MLPA, PCR-based RFLP, and PCR-based duplication analysis of two representative patients and their respective parents. A: Scheme shows MLPA probes and PCR primers. Dashed boxes indicate pseudogenes; white arrows, primers used to amplify duplicated CYP21A2 gene; black arrows, PCR-based RFLP primers; short vertical lines, Taq^αI restriction site of CYP779f/Tena32F amplified products, with numbers showing the fragment size (in kb); vertical arrows, hybridization sites of the MLPA probes. ex, exon; int, intron; UTR, untranslated region. B and C: Normalized MLPA data of families of patient 1 and patient 2 with probes on x axis. Columns correspond to normalized electropherogram peak areas calculated using Coffalyser software.

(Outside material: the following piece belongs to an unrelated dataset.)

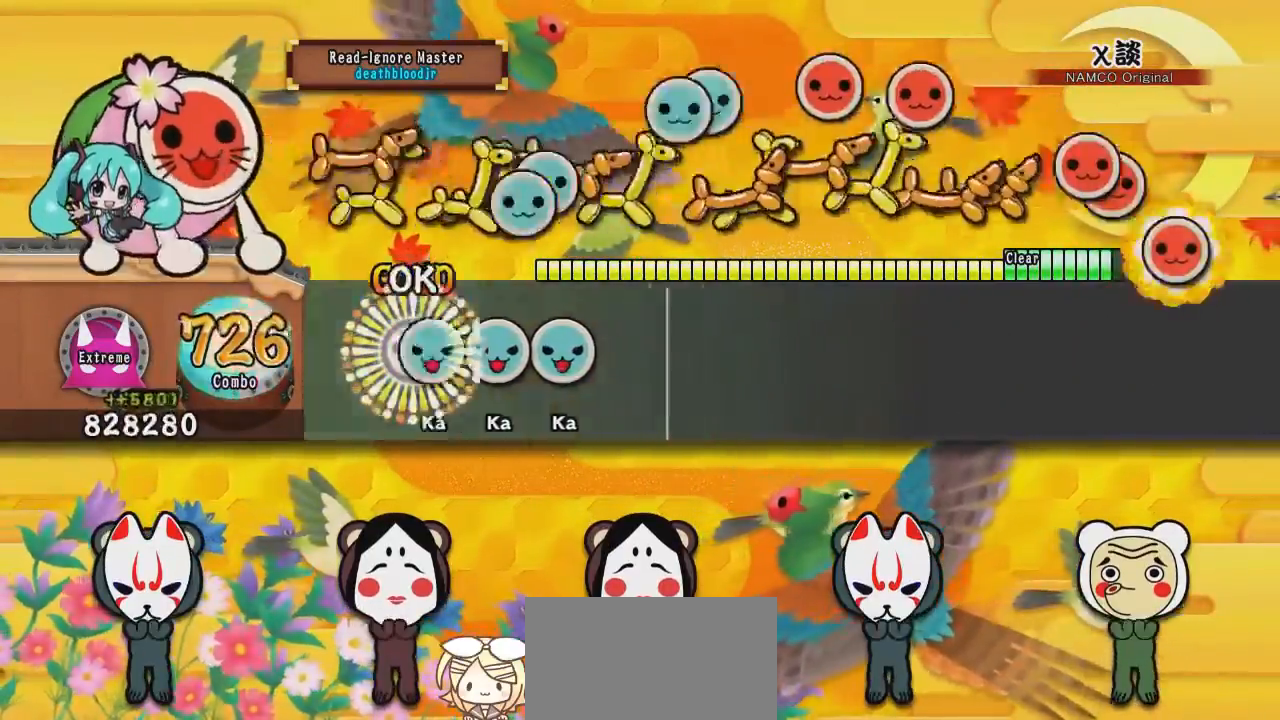
{"buttons": [], "events": [[84, "DPAD_LEFT", "down"], [84, "DPAD_UP", "down"], [150, "TRIANGLE", "up"], [200, "CIRCLE", "up"], [250, "DPAD_UP", "up"], [300, "DPAD_LEFT", "up"]]}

Diamonds denote results of point mutations; circles denote results of chimeric genes. Ratio values (y axis) between 0.7 and 1.3 (dashed lines) indicate two copies, bottom dashed lines (one copy) and top dashed lines (two copies). 1 and 1F represent patient 1 and the father, respectively. 2, 2M, and 2F represent patient 2, the mother, and the father, respectively. D: Electropherogram of Taq^αI digested CYP779f/Tena32F amplified products. Target fragments are labeled with gene names and size. −, CYP21A2 deletion on one allele; +, no deletion; M, 1 kb DNA ladder; C1–C3, controls with two, one, and no CYP21A2 deletions, respectively. The 3.2 kb band for the CYP21A1P gene was not detected in samples 1F, 2, 2M, and 2F, which indicated no CYP21A2 deletion; sample 1 shows one 3.2 kb band for CYP21A1P gene, confirming CYP21A2 deletion. E: Electropherogram of products of duplication-specific amplification using primer 21BF1 and XA; no amplification is observed without CYP21A2 duplication. A positive 5.6 kb band for samples 1 and 1F indicates CYP21A2 duplication. The faint bands shown in samples 2, 2M, 2F, and C3 result from unspecific amplification. F: Genotyping results of patient 1 and 2. The following 21A2, 21A1P, XA, and XB stand for CYP21A2, CYP21A1P, TNXA, and TNXB, respectively. CYP21A2 genes identified with point mutations are set bold and underlined.

Figure 3

Molecular analysis strategy of the CYP21A2 gene in CAH patients. The target of this strategy is to identify mutations in deleted, duplicated, and normal CYP21A2 genes. Final genotyping result of each patient is given in the bottom row, including chimera type of CYP21A1P/CYP21A2 genes and point mutations in normal and duplicated CYP21A2 genes. Rectangles denote the methods; ovals, results from the upstream methods; diamonds, results of point mutations; circles, results of chimeric genes. The junction site of each chimeric gene was identified based on data from MLPA (dashed lines) and sequencing CYP779f/TenaF amplicon.